There are three reasons for counting syllables like this.

Firstly, puppets are more fun than tapping or clapping.

Secondly, syllables are mouthfuls of sound, so it makes sense to use something that has a "mouth" when teaching children the skills of identifying and counting syllables.

Puppets (hopefully, like people) keep their mouths closed when they are not talking. Each time a puppet says a syllable, it opens and closes its mouth once. You can watch this, and count how many times the mouth opens and closes. So a puppet with a mouth is just a more relevant way to teach counting syllables than tapping or clapping.

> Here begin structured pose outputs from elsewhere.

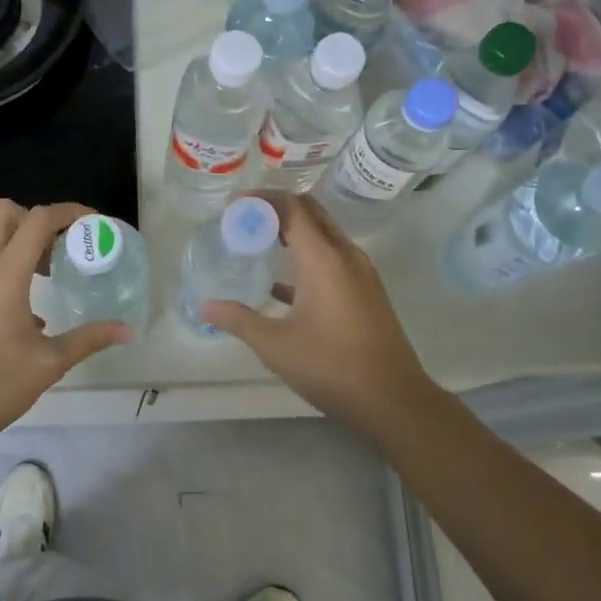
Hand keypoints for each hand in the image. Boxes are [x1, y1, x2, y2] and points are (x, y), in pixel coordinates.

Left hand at [0, 200, 130, 442]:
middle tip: (65, 246)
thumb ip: (89, 339)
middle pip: (5, 213)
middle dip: (39, 219)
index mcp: (3, 279)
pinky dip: (7, 266)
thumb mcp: (49, 364)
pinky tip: (27, 310)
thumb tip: (126, 330)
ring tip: (51, 275)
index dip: (68, 212)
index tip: (93, 224)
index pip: (36, 221)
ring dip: (22, 243)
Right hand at [200, 191, 440, 434]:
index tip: (232, 206)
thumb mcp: (276, 346)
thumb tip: (206, 306)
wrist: (394, 400)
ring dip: (292, 232)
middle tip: (243, 219)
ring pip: (324, 235)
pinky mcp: (367, 291)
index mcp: (324, 259)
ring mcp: (361, 272)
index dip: (260, 200)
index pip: (292, 208)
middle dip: (276, 209)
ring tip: (258, 243)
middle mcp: (346, 255)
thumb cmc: (332, 367)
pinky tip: (281, 285)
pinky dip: (307, 257)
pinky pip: (333, 258)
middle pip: (310, 212)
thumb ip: (239, 320)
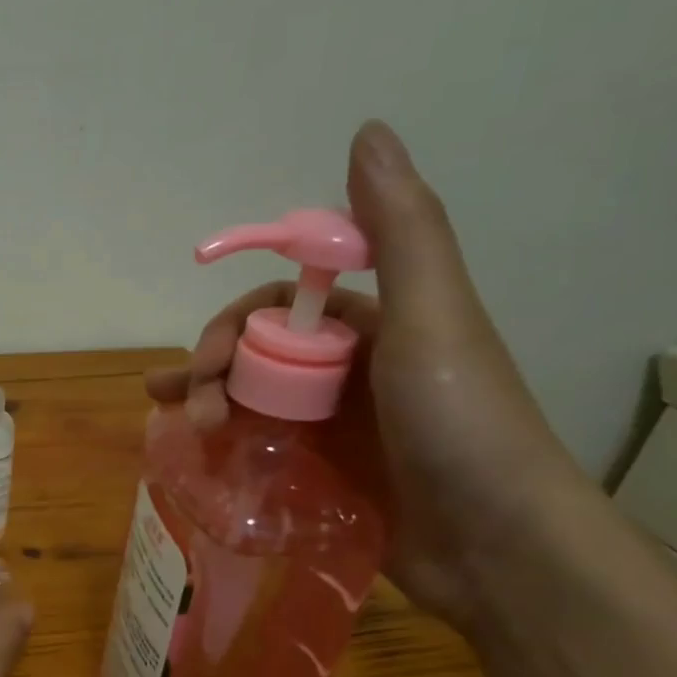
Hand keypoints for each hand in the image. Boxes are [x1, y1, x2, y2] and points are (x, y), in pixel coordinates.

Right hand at [146, 121, 590, 628]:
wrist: (498, 547)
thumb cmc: (459, 423)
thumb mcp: (431, 316)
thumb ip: (399, 229)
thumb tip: (366, 129)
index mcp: (377, 325)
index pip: (283, 307)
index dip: (237, 322)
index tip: (207, 354)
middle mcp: (354, 370)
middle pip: (259, 354)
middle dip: (214, 367)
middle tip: (188, 402)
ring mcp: (339, 427)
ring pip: (255, 400)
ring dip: (209, 403)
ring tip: (178, 425)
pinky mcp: (328, 475)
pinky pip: (264, 447)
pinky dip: (228, 445)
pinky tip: (199, 455)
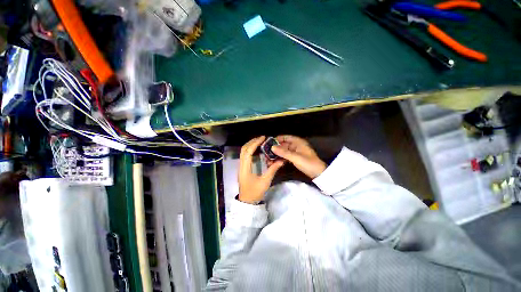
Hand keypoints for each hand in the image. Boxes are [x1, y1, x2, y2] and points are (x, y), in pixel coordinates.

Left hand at [239, 136, 284, 203]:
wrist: (247, 201)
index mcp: (245, 168)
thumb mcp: (265, 182)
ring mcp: (241, 167)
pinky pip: (244, 156)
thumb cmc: (255, 193)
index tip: (262, 138)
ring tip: (259, 141)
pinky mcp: (242, 168)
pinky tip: (256, 150)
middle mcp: (241, 165)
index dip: (255, 143)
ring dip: (250, 145)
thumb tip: (281, 161)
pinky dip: (250, 150)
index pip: (248, 152)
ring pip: (243, 152)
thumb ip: (272, 170)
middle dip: (252, 142)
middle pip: (244, 149)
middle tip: (262, 138)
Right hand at [272, 135, 326, 178]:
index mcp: (298, 142)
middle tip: (267, 152)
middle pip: (283, 145)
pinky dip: (281, 158)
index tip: (269, 142)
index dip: (277, 139)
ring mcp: (295, 152)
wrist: (318, 173)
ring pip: (284, 151)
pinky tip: (275, 162)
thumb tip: (272, 147)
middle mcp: (296, 145)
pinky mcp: (295, 158)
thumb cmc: (308, 163)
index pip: (286, 137)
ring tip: (269, 158)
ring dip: (277, 154)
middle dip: (276, 148)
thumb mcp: (295, 157)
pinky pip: (286, 156)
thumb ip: (284, 152)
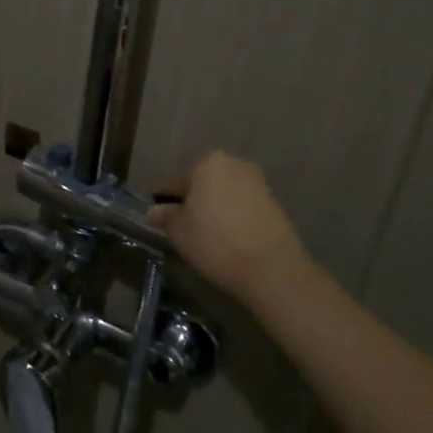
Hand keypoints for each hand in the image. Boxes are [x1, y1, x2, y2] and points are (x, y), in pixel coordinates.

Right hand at [149, 151, 308, 299]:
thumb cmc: (215, 242)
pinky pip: (243, 207)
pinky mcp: (276, 206)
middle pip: (204, 184)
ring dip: (214, 210)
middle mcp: (236, 165)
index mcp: (208, 163)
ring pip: (225, 195)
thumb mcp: (179, 231)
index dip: (165, 200)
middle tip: (181, 226)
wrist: (272, 270)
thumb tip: (155, 211)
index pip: (177, 181)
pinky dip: (233, 219)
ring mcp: (259, 184)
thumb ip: (165, 216)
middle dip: (193, 201)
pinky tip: (226, 240)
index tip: (158, 217)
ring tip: (204, 236)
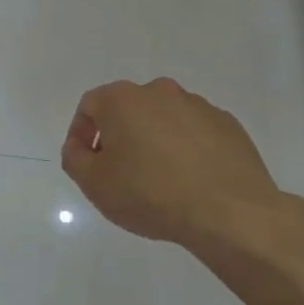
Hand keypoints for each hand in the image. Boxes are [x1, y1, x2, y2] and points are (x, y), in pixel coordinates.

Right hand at [61, 78, 303, 266]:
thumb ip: (74, 158)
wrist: (228, 212)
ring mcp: (198, 106)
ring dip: (153, 141)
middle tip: (119, 172)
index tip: (86, 163)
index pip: (90, 106)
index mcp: (123, 99)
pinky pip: (194, 133)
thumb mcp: (94, 183)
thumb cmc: (150, 194)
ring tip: (157, 180)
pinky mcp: (228, 125)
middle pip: (128, 109)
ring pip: (163, 120)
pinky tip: (188, 181)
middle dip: (119, 136)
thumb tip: (78, 145)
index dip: (81, 133)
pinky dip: (185, 150)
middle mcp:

The third reason for counting syllables with puppets relates to the types of vowels in English, of which there are three, which have names like strange unpronounceable undergarments:

  • Monophthongs: static, single vowels – your mouth doesn't move when you say them,
  • Diphthongs: your mouth starts in one position but then moves to another position, so they are technically two vowels,
  • Triphthongs: your mouth starts in one position but then moves to two other positions, so they are technically three vowels.